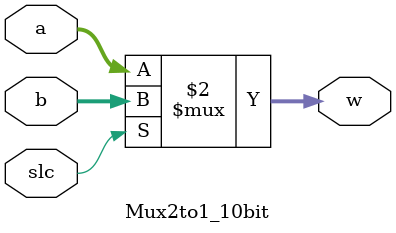
<source format=v>
module Mux2to1_10bit(slc, a, b, w);
    parameter N = 10;
    
    input slc;
    input [N-1:0] a, b;

    output [N-1:0] w;
    
    assign w = ~slc ? a : b;

endmodule

</source>
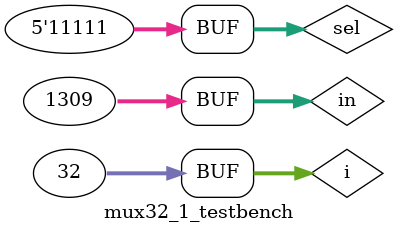
<source format=sv>
`timescale 1 ps / 100 fs

module mux32_1(sel,in,out);
	input logic [4:0]sel;
	input logic [31:0]in;
	output logic out;
	
	logic [1:0]selout;
	
	mux16_1 m1(sel[3:0],in[15:0],selout[0]);
	mux16_1 m2(sel[3:0],in[31:16],selout[1]);
	mux2_1 m3(sel[4],selout,out);

endmodule

module mux32_1_testbench();
 logic [31:0] in;
 logic [4:0] sel;
 logic out;
 

 mux32_1 m1 (.sel, .in, .out);

 // Try all combinations of inputs.
 integer i;
 initial begin
 in = 32'd1309; 
 for(i = 0; i <32; i++) begin
 sel[4:0] = i; #10;
 end
 end
endmodule 
</source>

Aim of the exercise:
Without any pictures, repeat the listing exactly.

Exercise solution:
<source format=v>
module Mux2to1_10bit(slc, a, b, w);
    parameter N = 10;
    
    input slc;
    input [N-1:0] a, b;

    output [N-1:0] w;
    
    assign w = ~slc ? a : b;

endmodule

</source>
<source format=sv>
`timescale 1 ps / 100 fs

module mux32_1(sel,in,out);
	input logic [4:0]sel;
	input logic [31:0]in;
	output logic out;
	
	logic [1:0]selout;
	
	mux16_1 m1(sel[3:0],in[15:0],selout[0]);
	mux16_1 m2(sel[3:0],in[31:16],selout[1]);
	mux2_1 m3(sel[4],selout,out);

endmodule

module mux32_1_testbench();
 logic [31:0] in;
 logic [4:0] sel;
 logic out;
 

 mux32_1 m1 (.sel, .in, .out);

 // Try all combinations of inputs.
 integer i;
 initial begin
 in = 32'd1309; 
 for(i = 0; i <32; i++) begin
 sel[4:0] = i; #10;
 end
 end
endmodule 
</source>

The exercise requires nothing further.